Sometimes for some reasons processes on your server work unexpectedly long or don't die on time, this might cause many issues basically because of your server resources start to exhaust.

Stale-proc-check is sparrow plugin to show you if any some "stale" processes exists on your server. It depends on ps utility , so will probably work on many linux/unix boxes ...

Below is short manual.

INSTALL

$ sparrow plg install stale-proc-check

USAGE

Once plugin is installed you need to define configuration for it by using sparrow checkpoint container, which just an abstraction for configurable sparrow plugin.

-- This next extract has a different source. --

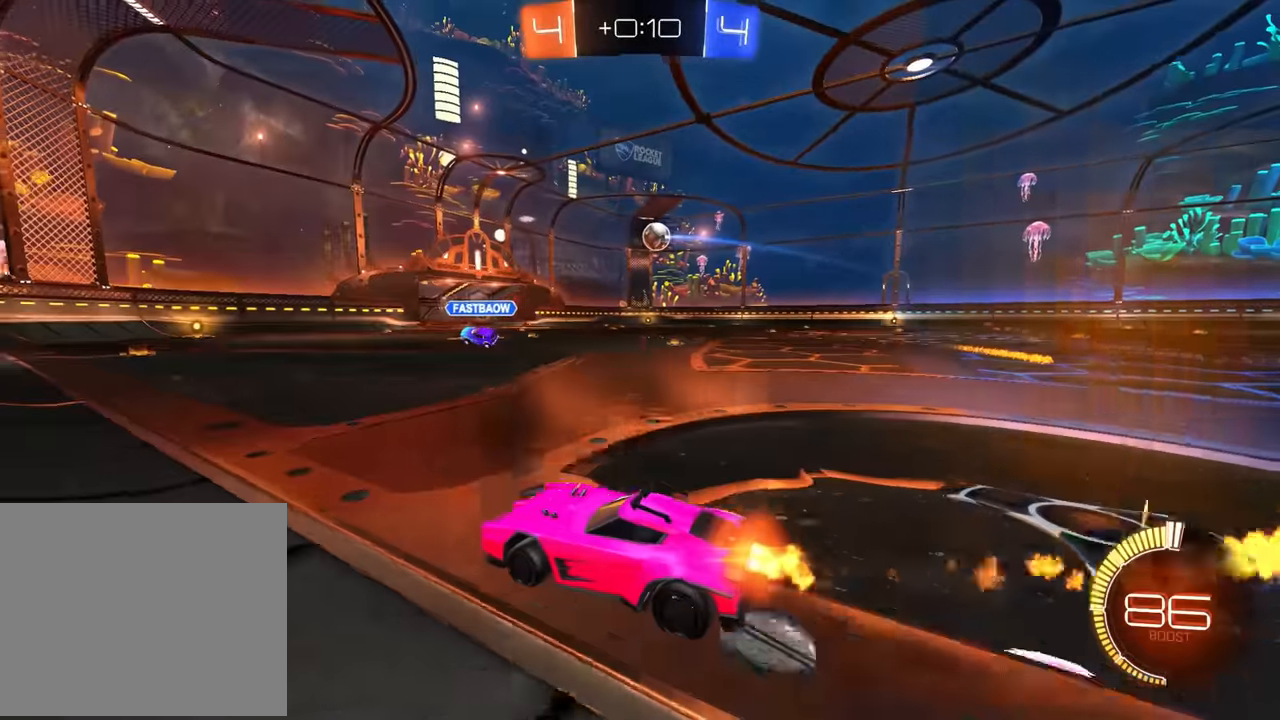
{"buttons": ["L2"], "left_stick": "center", "events": [[200, "CIRCLE", "up"], [200, "left_stick", "center"], [283, "R2", "up"], [400, "L2", "down"], [450, "left_stick", "right"], [500, "left_stick", "center"]]}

You need to provide 2 parameters:

  • filter - perl regular expression to match a desired process

  • history - a time period to determine that processes found are fresh enough

In others words if any processes older then $history parameter found it will be treated as bad situation and check will fail.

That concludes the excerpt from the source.